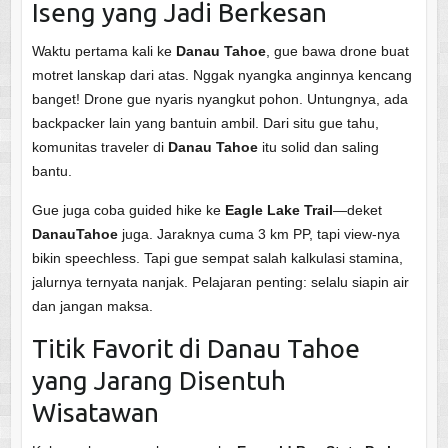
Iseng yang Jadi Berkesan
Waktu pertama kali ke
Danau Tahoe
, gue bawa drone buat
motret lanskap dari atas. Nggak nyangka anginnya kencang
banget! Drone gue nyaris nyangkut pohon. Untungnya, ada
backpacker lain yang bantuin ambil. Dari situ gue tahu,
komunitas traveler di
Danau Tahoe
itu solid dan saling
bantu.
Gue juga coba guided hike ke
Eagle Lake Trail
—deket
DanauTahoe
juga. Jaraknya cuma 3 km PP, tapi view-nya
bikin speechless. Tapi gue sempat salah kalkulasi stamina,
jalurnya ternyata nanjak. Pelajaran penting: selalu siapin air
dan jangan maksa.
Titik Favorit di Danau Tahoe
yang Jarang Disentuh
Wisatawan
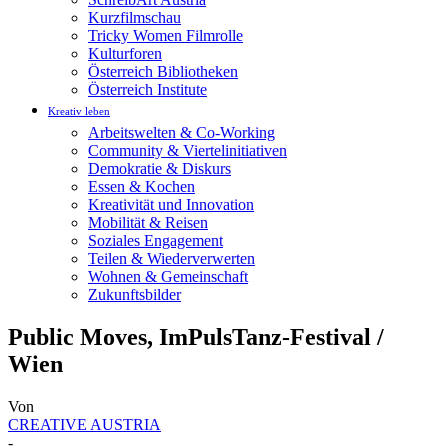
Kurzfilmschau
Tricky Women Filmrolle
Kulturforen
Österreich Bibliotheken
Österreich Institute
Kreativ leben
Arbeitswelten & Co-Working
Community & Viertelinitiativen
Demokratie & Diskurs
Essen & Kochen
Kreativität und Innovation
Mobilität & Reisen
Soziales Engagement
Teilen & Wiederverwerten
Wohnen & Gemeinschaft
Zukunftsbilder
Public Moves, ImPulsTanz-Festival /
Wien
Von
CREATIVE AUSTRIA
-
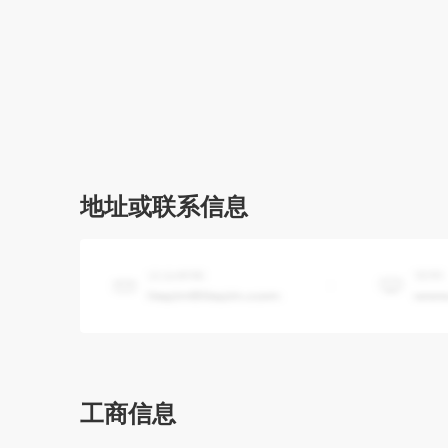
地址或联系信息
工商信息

★ ★ ★ ★ ★

ASSIGNMENT
Format every line of text from all the entries above as a JSON array of strings, one string per line, with blank lines dropped. Leave the pictures out of the answer.

SOLUTION
[
  "Iseng yang Jadi Berkesan",
  "Waktu pertama kali ke",
  "Danau Tahoe",
  ", gue bawa drone buat",
  "motret lanskap dari atas. Nggak nyangka anginnya kencang",
  "banget! Drone gue nyaris nyangkut pohon. Untungnya, ada",
  "backpacker lain yang bantuin ambil. Dari situ gue tahu,",
  "komunitas traveler di",
  "Danau Tahoe",
  "itu solid dan saling",
  "bantu.",
  "Gue juga coba guided hike ke",
  "Eagle Lake Trail",
  "—deket",
  "DanauTahoe",
  "juga. Jaraknya cuma 3 km PP, tapi view-nya",
  "bikin speechless. Tapi gue sempat salah kalkulasi stamina,",
  "jalurnya ternyata nanjak. Pelajaran penting: selalu siapin air",
  "dan jangan maksa.",
  "Titik Favorit di Danau Tahoe",
  "yang Jarang Disentuh",
  "Wisatawan",
  "Kurzfilmschau",
  "Tricky Women Filmrolle",
  "Kulturforen",
  "Österreich Bibliotheken",
  "Österreich Institute",
  "Kreativ leben",
  "Arbeitswelten & Co-Working",
  "Community & Viertelinitiativen",
  "Demokratie & Diskurs",
  "Essen & Kochen",
  "Kreativität und Innovation",
  "Mobilität & Reisen",
  "Soziales Engagement",
  "Teilen & Wiederverwerten",
  "Wohnen & Gemeinschaft",
  "Zukunftsbilder",
  "Public Moves, ImPulsTanz-Festival /",
  "Wien",
  "Von",
  "CREATIVE AUSTRIA",
  "-",
  "地址或联系信息",
  "工商信息"
]